Directions:
Show every line of the data that contains the string "hold".

Material provided:
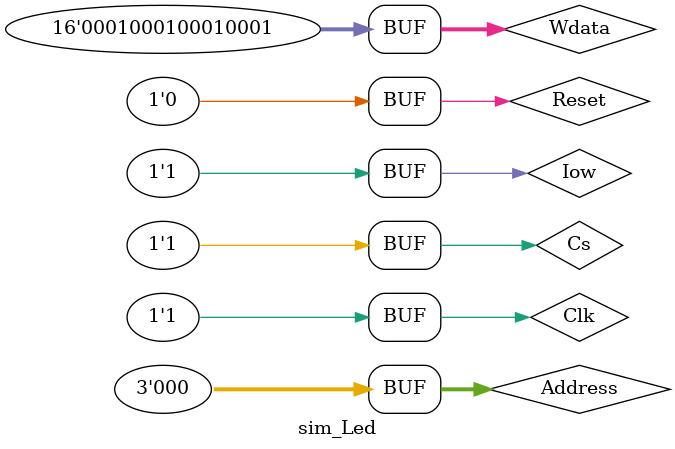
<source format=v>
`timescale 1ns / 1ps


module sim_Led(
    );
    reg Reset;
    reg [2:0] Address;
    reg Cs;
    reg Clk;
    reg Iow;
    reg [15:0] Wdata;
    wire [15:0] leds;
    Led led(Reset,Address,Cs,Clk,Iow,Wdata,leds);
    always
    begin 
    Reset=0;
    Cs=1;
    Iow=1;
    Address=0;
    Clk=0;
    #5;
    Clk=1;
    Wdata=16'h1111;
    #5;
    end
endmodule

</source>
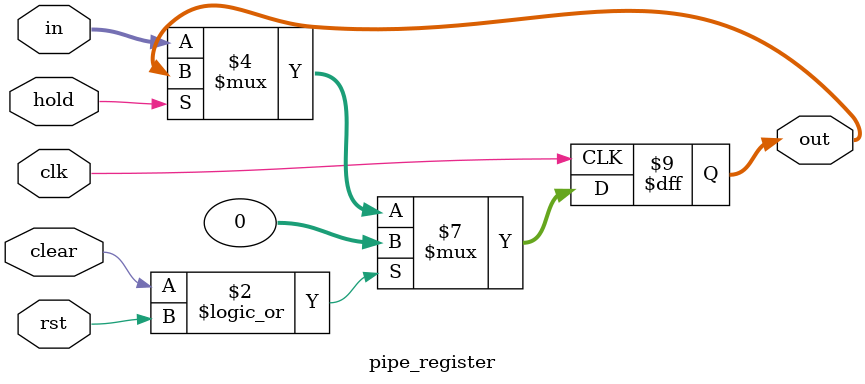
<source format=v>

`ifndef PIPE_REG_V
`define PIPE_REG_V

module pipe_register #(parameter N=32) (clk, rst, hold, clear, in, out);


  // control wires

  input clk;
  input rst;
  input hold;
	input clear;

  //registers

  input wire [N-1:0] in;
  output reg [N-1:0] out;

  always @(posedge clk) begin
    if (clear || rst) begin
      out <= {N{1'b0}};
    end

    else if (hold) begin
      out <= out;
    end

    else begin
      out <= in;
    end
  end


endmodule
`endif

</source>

Written response:
module pipe_register #(parameter N=32) (clk, rst, hold, clear, in, out);
  input hold;
    else if (hold) begin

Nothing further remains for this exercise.